Work to complete :: Would you reproduce exactly the lines below from the one holding "16: (395, 242, 8.17)" through the one holding "50: (969, 477, 4.81)", inclusive, and no others?

Supplied material ::
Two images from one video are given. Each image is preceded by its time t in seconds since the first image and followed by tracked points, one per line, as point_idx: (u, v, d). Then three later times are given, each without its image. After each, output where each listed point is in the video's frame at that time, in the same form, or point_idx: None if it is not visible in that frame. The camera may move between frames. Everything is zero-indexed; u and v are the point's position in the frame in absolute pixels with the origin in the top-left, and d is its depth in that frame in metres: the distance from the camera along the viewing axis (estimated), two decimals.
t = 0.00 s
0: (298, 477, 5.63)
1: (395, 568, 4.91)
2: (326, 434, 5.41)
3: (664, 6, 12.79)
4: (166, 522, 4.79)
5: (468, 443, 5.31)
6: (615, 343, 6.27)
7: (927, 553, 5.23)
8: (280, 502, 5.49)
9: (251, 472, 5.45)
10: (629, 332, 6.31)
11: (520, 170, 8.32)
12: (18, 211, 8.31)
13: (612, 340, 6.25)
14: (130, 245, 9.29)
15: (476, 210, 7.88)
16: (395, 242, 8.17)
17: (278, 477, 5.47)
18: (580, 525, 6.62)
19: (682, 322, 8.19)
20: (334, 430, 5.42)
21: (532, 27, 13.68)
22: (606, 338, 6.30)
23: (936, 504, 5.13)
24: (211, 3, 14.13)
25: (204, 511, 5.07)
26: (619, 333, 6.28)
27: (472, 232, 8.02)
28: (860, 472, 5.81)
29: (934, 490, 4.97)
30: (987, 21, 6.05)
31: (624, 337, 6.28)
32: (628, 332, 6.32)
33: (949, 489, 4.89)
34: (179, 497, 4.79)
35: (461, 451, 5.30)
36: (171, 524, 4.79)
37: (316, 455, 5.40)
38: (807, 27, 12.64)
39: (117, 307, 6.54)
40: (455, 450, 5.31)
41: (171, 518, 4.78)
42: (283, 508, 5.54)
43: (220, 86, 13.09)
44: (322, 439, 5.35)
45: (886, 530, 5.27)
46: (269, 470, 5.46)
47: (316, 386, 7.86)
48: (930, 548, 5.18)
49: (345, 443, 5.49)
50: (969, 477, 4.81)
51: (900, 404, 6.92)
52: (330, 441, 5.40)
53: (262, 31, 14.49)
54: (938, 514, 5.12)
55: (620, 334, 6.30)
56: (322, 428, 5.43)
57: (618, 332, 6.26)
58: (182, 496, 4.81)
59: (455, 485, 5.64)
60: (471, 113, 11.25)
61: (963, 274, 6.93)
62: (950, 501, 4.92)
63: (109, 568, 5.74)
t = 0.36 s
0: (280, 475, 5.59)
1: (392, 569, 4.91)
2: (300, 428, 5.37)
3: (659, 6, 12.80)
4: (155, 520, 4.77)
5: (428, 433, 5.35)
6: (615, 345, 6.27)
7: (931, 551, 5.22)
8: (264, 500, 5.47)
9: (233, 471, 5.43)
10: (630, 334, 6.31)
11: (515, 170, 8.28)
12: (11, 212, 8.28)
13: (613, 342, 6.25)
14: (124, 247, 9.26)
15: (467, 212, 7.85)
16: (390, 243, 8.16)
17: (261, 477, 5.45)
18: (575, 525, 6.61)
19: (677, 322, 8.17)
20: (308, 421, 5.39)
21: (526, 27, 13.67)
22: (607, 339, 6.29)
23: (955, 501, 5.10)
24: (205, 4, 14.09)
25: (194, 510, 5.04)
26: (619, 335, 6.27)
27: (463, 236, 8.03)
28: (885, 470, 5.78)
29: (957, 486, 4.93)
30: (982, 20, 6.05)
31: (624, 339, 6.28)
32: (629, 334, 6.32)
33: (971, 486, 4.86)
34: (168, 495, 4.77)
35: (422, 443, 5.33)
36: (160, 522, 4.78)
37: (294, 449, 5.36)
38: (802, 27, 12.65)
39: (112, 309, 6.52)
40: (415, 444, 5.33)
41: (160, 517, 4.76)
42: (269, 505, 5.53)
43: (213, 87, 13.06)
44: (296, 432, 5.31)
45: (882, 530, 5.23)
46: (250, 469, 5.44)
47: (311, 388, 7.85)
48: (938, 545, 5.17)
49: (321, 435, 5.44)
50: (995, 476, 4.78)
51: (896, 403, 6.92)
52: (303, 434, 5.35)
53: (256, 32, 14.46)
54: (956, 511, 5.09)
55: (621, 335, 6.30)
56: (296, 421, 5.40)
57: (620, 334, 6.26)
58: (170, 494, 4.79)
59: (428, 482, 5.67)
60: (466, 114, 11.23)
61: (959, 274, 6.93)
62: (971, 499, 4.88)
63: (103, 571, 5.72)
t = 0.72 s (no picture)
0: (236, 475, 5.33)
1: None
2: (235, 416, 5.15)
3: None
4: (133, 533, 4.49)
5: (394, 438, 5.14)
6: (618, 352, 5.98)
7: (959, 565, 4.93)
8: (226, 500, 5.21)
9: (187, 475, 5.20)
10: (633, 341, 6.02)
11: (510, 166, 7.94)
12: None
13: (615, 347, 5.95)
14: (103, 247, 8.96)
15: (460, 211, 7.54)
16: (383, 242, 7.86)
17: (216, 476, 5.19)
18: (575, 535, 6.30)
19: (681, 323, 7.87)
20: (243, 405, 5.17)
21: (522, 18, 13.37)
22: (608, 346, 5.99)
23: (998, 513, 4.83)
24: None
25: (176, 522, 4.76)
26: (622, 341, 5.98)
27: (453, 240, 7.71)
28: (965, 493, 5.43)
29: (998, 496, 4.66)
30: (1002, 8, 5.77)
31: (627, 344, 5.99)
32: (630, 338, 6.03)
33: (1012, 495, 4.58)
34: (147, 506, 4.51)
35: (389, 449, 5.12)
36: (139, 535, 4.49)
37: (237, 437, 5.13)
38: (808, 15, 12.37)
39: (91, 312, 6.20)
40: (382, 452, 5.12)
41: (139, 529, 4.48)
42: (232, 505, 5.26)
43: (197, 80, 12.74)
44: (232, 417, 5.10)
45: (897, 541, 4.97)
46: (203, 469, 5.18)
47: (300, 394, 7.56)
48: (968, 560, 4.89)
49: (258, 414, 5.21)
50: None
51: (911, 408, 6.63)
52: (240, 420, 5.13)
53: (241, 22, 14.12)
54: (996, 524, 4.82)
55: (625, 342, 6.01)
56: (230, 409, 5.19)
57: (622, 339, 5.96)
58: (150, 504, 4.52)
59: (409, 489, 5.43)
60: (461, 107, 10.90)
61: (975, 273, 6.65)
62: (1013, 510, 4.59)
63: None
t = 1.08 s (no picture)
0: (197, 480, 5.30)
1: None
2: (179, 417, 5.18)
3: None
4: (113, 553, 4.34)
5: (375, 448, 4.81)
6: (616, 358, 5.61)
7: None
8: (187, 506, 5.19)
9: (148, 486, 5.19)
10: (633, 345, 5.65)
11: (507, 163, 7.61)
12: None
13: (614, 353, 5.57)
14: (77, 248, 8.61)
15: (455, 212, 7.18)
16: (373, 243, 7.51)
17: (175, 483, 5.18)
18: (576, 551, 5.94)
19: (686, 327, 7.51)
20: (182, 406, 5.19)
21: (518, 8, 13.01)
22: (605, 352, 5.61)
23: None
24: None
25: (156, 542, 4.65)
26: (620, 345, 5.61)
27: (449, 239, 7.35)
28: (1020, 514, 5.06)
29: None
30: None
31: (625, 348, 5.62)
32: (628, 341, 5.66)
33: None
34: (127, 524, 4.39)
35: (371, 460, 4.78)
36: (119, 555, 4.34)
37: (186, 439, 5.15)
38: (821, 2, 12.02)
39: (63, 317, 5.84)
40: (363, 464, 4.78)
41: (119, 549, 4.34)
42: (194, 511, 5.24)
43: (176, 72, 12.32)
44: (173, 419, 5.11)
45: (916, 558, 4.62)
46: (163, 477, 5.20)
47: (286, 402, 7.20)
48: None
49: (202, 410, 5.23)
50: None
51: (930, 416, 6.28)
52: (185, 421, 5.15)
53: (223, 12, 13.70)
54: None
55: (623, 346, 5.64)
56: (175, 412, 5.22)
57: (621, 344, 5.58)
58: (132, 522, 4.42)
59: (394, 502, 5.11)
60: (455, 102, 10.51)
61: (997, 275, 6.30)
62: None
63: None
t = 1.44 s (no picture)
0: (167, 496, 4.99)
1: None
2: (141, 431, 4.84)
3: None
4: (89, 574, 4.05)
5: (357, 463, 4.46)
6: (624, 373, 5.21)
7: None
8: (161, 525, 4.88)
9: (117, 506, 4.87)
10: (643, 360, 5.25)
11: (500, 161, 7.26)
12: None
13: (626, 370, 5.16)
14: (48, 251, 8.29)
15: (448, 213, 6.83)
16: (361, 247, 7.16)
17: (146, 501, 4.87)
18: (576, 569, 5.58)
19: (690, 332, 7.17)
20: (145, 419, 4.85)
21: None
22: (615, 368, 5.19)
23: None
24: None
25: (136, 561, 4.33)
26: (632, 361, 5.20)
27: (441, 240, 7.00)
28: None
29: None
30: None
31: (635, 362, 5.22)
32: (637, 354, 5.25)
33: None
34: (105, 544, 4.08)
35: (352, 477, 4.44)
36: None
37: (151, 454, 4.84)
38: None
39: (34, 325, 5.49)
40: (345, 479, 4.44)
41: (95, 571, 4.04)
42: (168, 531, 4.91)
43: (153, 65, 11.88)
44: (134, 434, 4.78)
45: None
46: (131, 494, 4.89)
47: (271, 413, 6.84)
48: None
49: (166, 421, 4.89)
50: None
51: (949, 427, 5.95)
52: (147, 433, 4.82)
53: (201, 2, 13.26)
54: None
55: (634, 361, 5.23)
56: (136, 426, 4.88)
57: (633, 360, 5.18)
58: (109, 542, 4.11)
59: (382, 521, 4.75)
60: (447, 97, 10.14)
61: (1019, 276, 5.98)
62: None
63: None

---

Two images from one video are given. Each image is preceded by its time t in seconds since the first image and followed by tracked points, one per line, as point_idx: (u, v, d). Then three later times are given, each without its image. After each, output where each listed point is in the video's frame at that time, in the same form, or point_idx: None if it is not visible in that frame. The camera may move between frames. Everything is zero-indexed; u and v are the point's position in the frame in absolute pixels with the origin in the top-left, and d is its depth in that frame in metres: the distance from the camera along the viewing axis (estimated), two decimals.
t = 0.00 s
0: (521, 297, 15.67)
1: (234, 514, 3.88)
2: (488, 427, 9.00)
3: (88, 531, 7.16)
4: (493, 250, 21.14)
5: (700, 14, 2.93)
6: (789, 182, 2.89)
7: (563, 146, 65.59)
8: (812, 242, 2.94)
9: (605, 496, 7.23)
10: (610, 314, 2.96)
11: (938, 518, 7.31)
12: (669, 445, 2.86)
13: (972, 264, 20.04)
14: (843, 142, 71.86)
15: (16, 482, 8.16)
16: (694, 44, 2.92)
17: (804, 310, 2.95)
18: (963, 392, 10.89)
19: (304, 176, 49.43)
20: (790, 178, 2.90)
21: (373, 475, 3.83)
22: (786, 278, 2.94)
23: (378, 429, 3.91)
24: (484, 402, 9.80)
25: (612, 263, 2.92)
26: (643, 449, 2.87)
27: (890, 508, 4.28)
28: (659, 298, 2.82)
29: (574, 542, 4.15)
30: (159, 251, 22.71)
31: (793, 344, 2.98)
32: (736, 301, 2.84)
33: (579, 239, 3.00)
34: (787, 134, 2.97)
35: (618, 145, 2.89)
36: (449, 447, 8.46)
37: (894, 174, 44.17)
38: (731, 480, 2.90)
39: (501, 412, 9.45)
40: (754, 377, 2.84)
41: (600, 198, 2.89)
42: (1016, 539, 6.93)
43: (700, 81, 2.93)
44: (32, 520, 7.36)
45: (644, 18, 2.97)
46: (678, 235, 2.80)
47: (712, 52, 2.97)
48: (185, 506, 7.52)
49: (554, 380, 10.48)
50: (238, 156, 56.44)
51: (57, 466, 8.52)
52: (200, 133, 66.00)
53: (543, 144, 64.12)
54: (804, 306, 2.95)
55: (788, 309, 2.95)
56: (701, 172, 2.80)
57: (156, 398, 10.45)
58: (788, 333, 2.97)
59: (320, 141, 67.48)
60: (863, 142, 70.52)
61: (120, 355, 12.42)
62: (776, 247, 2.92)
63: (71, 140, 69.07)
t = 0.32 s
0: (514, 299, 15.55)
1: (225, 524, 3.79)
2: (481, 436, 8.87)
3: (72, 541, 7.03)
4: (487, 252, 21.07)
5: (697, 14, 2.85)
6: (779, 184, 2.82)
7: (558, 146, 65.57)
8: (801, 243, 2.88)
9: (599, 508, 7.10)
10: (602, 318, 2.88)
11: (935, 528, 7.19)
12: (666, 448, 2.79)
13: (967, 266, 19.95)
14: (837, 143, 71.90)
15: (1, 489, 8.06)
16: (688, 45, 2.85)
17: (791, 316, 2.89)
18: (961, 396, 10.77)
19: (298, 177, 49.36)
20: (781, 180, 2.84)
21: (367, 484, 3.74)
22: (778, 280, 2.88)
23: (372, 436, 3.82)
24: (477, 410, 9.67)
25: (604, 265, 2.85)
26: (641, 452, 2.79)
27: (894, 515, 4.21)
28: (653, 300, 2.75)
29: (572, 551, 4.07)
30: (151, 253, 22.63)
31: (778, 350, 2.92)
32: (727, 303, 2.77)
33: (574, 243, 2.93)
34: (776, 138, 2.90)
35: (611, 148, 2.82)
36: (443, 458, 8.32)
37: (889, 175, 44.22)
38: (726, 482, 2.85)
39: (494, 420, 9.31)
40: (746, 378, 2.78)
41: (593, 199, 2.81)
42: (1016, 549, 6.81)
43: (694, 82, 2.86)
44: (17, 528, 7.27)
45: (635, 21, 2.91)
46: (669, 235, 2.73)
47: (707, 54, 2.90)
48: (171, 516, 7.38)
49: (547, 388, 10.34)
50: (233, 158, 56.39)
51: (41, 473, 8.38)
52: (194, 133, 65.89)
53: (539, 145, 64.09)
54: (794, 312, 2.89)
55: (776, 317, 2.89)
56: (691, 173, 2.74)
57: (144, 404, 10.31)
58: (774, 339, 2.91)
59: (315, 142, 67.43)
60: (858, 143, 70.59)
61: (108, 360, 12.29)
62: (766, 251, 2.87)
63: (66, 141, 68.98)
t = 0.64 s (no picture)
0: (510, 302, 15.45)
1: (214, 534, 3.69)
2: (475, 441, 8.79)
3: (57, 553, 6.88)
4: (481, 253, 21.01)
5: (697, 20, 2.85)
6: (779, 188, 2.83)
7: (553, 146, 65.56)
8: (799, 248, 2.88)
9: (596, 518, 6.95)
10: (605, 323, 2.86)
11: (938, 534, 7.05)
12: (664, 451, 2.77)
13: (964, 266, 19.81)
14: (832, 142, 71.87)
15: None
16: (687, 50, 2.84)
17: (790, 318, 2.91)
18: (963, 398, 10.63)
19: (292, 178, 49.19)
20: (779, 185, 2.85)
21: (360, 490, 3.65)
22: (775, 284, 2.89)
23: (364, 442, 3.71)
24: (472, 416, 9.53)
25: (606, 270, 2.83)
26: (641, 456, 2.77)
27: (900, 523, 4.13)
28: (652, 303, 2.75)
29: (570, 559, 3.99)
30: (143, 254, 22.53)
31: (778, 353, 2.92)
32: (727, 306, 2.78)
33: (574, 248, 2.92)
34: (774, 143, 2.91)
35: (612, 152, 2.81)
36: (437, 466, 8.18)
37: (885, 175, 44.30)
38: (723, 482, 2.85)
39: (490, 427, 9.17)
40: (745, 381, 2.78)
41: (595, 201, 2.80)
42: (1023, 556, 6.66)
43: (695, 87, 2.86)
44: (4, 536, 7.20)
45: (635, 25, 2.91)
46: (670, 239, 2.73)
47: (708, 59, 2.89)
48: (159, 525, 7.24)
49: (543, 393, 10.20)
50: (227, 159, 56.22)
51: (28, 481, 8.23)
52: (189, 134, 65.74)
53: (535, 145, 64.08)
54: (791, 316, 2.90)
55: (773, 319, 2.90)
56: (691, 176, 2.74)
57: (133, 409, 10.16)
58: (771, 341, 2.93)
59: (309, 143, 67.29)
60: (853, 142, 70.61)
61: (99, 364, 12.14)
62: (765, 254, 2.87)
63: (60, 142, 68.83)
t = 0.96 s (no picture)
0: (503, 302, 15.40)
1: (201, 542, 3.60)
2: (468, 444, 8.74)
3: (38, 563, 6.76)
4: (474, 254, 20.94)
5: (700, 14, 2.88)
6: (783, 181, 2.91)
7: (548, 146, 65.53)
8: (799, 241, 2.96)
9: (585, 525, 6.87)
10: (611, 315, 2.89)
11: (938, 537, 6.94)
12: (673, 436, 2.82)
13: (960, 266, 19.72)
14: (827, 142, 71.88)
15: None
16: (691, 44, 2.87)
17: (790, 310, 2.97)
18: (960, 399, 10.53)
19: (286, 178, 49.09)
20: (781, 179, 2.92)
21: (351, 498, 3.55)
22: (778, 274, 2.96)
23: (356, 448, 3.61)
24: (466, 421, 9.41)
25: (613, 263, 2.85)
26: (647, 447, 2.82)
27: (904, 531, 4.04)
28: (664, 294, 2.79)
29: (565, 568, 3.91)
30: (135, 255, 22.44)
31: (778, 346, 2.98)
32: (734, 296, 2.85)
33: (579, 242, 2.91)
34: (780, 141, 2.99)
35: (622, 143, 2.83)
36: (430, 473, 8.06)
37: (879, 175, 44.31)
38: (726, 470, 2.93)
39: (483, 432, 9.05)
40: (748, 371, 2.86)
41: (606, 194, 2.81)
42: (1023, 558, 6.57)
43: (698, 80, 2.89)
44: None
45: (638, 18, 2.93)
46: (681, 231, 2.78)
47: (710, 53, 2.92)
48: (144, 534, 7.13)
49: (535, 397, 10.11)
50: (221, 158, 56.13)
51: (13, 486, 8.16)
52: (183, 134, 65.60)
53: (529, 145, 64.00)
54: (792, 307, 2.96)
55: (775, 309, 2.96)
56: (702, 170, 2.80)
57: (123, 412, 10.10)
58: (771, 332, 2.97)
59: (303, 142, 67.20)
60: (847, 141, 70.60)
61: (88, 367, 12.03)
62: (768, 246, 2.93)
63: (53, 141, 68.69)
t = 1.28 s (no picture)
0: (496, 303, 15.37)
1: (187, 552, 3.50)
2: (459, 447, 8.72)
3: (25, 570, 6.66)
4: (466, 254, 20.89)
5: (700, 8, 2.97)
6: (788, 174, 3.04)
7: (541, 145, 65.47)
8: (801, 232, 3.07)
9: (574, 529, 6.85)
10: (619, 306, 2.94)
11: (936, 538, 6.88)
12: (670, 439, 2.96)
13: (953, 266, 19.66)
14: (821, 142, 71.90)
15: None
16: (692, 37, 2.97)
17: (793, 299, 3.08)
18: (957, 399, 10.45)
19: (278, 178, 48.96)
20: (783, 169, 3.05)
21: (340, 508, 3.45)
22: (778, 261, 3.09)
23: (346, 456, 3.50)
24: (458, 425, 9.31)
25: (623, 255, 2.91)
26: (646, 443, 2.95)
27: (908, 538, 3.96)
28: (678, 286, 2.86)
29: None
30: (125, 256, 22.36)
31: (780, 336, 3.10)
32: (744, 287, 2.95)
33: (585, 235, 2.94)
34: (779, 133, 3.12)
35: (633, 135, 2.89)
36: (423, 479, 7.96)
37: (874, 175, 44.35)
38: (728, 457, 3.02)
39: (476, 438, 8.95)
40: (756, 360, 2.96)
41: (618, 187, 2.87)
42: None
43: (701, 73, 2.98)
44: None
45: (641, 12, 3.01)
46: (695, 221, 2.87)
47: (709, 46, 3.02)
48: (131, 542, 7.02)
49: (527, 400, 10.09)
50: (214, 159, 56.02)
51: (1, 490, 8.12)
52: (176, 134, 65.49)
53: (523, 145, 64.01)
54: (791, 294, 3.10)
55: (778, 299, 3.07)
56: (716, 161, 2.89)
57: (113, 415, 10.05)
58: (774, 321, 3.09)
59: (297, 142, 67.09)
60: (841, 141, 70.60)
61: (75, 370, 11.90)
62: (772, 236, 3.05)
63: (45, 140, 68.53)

Problem solution ::
16: (395, 242, 8.17)
17: (278, 477, 5.47)
18: (580, 525, 6.62)
19: (682, 322, 8.19)
20: (334, 430, 5.42)
21: (532, 27, 13.68)
22: (606, 338, 6.30)
23: (936, 504, 5.13)
24: (211, 3, 14.13)
25: (204, 511, 5.07)
26: (619, 333, 6.28)
27: (472, 232, 8.02)
28: (860, 472, 5.81)
29: (934, 490, 4.97)
30: (987, 21, 6.05)
31: (624, 337, 6.28)
32: (628, 332, 6.32)
33: (949, 489, 4.89)
34: (179, 497, 4.79)
35: (461, 451, 5.30)
36: (171, 524, 4.79)
37: (316, 455, 5.40)
38: (807, 27, 12.64)
39: (117, 307, 6.54)
40: (455, 450, 5.31)
41: (171, 518, 4.78)
42: (283, 508, 5.54)
43: (220, 86, 13.09)
44: (322, 439, 5.35)
45: (886, 530, 5.27)
46: (269, 470, 5.46)
47: (316, 386, 7.86)
48: (930, 548, 5.18)
49: (345, 443, 5.49)
50: (969, 477, 4.81)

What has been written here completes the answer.